Soon Bromide would be a prospering health resort. It had two dry good stores, a livery stable, a hardware store, two theaters, a rock quarry, a lime kiln, and a newspaper office.
Only two problems stood in the way of this expected prosperity-- first, a lack of accommodations for quests; second, a lack of railway facilities.
Both of these difficulties were removed when a spur of the M.O. and G. Railroad was built to Bromide, and when Mr. Galbreath built a modern hotel in 1911.

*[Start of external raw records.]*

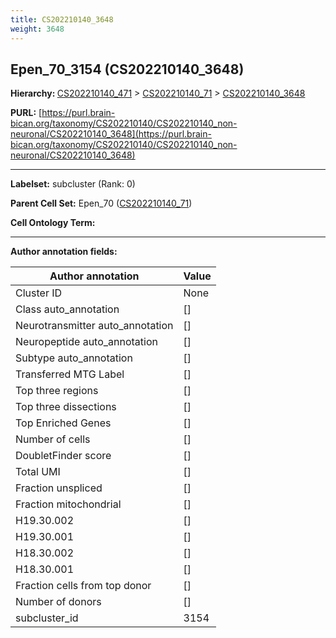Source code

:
 ```yaml
---
title: CS202210140_3648
weight: 3648
---
```

## Epen_70_3154 (CS202210140_3648)
<b>Hierarchy: </b>
[CS202210140_471](../CS202210140_471) >
[CS202210140_71](../CS202210140_71) >
[CS202210140_3648](../CS202210140_3648)

**PURL:** [https://purl.brain-bican.org/taxonomy/CS202210140/CS202210140_non-neuronal/CS202210140_3648](https://purl.brain-bican.org/taxonomy/CS202210140/CS202210140_non-neuronal/CS202210140_3648)

---


**Labelset:** subcluster (Rank: 0)

**Parent Cell Set:** Epen_70 ([CS202210140_71](../CS202210140_71))



**Cell Ontology Term:** 

[MARKER GENES.]: #


---

[TRANSFERRED ANNOTATIONS.]: #


[AUTHOR ANNOTATION FIELDS.]: #


**Author annotation fields:**

| Author annotation | Value |
|-------------------|-------|
|Cluster ID|None|
|Class auto_annotation|[]|
|Neurotransmitter auto_annotation|[]|
|Neuropeptide auto_annotation|[]|
|Subtype auto_annotation|[]|
|Transferred MTG Label|[]|
|Top three regions|[]|
|Top three dissections|[]|
|Top Enriched Genes|[]|
|Number of cells|[]|
|DoubletFinder score|[]|
|Total UMI|[]|
|Fraction unspliced|[]|
|Fraction mitochondrial|[]|
|H19.30.002|[]|
|H19.30.001|[]|
|H18.30.002|[]|
|H18.30.001|[]|
|Fraction cells from top donor|[]|
|Number of donors|[]|
|subcluster_id|3154|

The hotel was a huge, towering three-story building of native limestone. The Bromide State Bank occupied one corner of this elaborately furnished hotel, which contained a barber shop, beauty parlor, restaurant, and a gift shop.
The nearest rival was the Mosely Hotel, while the two remaining hotels were the Main Street Hotel, and the Bromide Hotel.
In 1912, B. F. Kinsey with local help, built a magnificent stone business building. The top floor was occupied by a fraternal organization and three doctors offices. The Kinsey family owned and operated a General Mercantile, on the bottom floor, until the 1950's. The local gathering place, the Chanell(sic) Drug, was owned and operated by Henry T. and Gladys (Lady) Channel. Together they had built a beautiful oolitic building. Loved by all in the community, Mr. Channell was the local pharmacist, filled out prescriptions for Bromide and Wapanucka doctors, while Mrs. Channell took care of the area's notary needs. They always kept the drugstore open until all the customers left, no matter how late.
Some of the other early merchants were the Waltons Dry Goods, Austin Grocery, The People store, owned and operated by Frank McCartney and Will Scenyer. Through the years, other grocery stores were, as follows: Mays, Butlers, Whites, Pardue, Phelps, Parker, Muncrief and Chester, and Collins and Dewberrys.
F. C. Woodworth owned a hardware store, and W.O. built a flour mill, and owned two cotton gins with Fred Barnett.
The Galbreath Quarries were located a mile and a half east of town, on the Bromide branch of the railroad, just north of the old Chickasaw Academy, on the location known as the "Narrows on Delaware".
Located a half mile northwest of the town, the rock crusher, later Dolese Brothers, stayed in operation up to about a decade ago.
The M. O. and G. Railroad had a passenger service, an excursion train which came into town two times a week bringing tourists to drink and bathe in the healing "Oka-Alichi".
In its earlier days, Bromide was fortunate to have had a total of six doctors, Dr. Germany, Dr, Funk, Dr. Hicks, Dr. Ashley, Dr. McRae, and Dr. Martin.
Surrounding the town are several cemeteries, four of which are family cemeteries, one public cemetery, and another unmarked cemetery. Judge Jackson's family cemetery lies to the north, south of town is the Wells Valley Cemetery, still in use today; southwest of Bromide is the Spring Blood Cemetery; and one mile west are the unmarked Indian graves.
On the road west from Bromide to Connerville is the Cravatt cemetery; just east of Bromide lies two family cemeteries and one unmarked one; high on a ridge to the east is the old Mosely Cemetery, and somewhere near is the other unmarked group of graves.
The town was once home to three churches, the First Presbyterian, the First Missionary Baptist Church, and South Side Missionary Baptist Church.
Bromide, at one time had a wide variety of family entertainment. The traveling Chautauqua offered a blend of culture and entertainment, and held the only opportunity, for outside entertainment.
Other forms of entertainment were traveling Medicine and Magic Shows, local goat roping contests, and, in the summertime, three-day picnics.
Bromide, now without all the former fame and glory, is a close-knit, peaceful little community. Neighbors help neighbors, and children have the freedom to play anywhere in town without worry. Every one in Bromide is proud of their small town, and appreciate its remarkable history.